Eine entscheidende Bedeutung für eine vorteilhafte psychosoziale Entwicklung nichtbehinderter Kinder nimmt die Familienatmosphäre ein, welche geprägt sein sollte von einem guten Familienzusammenhalt, einer stabilen elterlichen Partnerschaft und einer angemessenen Streitkultur (vgl. Hackenberg 2008: 103).
4.2 Behinderungsart und –schwere
Inwieweit Art und Schwere der Behinderung eines Kindes Einfluss auf die Geschwister haben, lässt sich nicht genau formulieren, da die Meinungen in der Literatur sehr differieren. Ungeachtet dessen sind die Familienatmosphäre und die soziale Eingliederung der Familie sowie ihre finanziellen Verhältnisse in Betracht zu ziehen (vgl.

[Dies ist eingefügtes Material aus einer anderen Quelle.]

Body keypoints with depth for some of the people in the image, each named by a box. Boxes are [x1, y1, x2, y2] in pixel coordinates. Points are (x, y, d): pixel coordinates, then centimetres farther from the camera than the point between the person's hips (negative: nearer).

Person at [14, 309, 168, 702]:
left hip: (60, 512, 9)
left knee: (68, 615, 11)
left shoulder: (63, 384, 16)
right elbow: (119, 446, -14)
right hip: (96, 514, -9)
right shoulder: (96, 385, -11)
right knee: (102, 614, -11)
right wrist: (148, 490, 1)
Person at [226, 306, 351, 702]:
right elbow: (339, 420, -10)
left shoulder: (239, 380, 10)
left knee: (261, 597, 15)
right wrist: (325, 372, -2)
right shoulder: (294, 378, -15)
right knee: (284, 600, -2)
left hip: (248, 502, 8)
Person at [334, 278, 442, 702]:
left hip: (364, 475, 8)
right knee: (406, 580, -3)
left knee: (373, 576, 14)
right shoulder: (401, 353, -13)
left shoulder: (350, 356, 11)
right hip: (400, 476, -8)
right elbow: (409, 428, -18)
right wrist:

Hornung 2010: 33).
So stellt Achilles fest, dass „nicht die Behinderung an sich, sondern die Art des Umgangs damit bestimmt, welche Auswirkungen die Behinderung auf die einzelnen Familienmitglieder hat“ (vgl. Achilles 2002: 107). Dagegen ist Kasten (1993) der Ansicht, je schwerer sich die Behinderung darstellt, desto nachteiliger und problematischer wirkt sich das auf die Geschwister aus. Empirische Studien von Hackenberg (1992) bestätigen diese Aussage. Andererseits berichten Kinder mit einem schwermehrfachbehinderten Geschwister positiver über ihre Einstellung und Beziehung im Vergleich zu leichter behinderten Geschwister (vgl. Schaback 2003: 67). Dennoch gibt es neben diesen subjektiven Bewertungen auch objektive Argumente, die klärend für eine bessere oder schwerere Erträglichkeit der Behinderung stehen. So leiden nichtbehinderte Kinder aggressiver und unruhiger Geschwister eher an psychoneurologischen Schädigungen (vgl. Achilles 2002: 108). Demnach ist an dieser Stelle die Unterscheidung zwischen geistiger, körperlicher und schwermehrfacher Behinderung unumgänglich.
Die geistige Behinderung eines Geschwisters ist für die gesunden Kinder schwer nachzuempfinden, da sie einerseits Angst haben auch daran zu erkranken und zum anderen in der Öffentlichkeit sehr unsicher (vgl. Hornung 2010: 32) und ihnen ihre Geschwister durch bestimmte abnorme Verhaltensweisen peinlich sind (vgl. Achilles 2002: 108). Diesbezüglich äußerte sich eine befragte Jugendliche Achilles, dass sie sich gewünscht hätte, ihr Bruder würde im Rollstuhl sitzen. So müsste sie durch die offensichtliche Behinderung nicht die Blicke Außenstehender ertragen (vgl. ebd. 109), gemäß der Behauptung Achilles: „Es scheint sich auch leichter mit einer Behinderung zu leben, die deutlich sichtbar ist“ (vgl. ebd. 108). Andere befragte und zugleich betroffene Kinder hingegen ziehen eine geistige Behinderung vor, da sie den Familienalltag weniger einschränkt und die Teilnahme an familiären Aktivitäten einfacher ist, als bei körperbehinderten Kindern wo oftmals bauliche Vorgaben zu Einschränkungen führen. Zudem schätzen die Kinder körperbehinderter Geschwister die unumschränkte gegenseitige Kommunikation (vgl. Grünzinger 2005: 20) und das bessere gesellschaftliche Verständnis im Vergleich zur geistigen Behinderung (vgl. Schaback 2003: 38). Wie schon in Kapitel 3 benannt, ist die gesellschaftliche Reaktion auf eine Behinderung das Problem. Insofern ist eine gesamtgesellschaftliche Bewusstseinserweiterung zum Abbau von Vorbehalten im Umgang mit Behinderung von Nöten (vgl. Hornung 2010: 33).
[...]
[1] Internationale Klassifikation der Funktionsfähigkeit, Behinderung und Gesundheit (deutsche Übersetzung)
[2] Internationale statistische Klassifikation der Krankheiten und verwandter Gesundheitsprobleme (deutsche Übersetzung)
[3] Besonders intensive emotionale Zweierbeziehung (vgl. Stangl 2012 o. A.)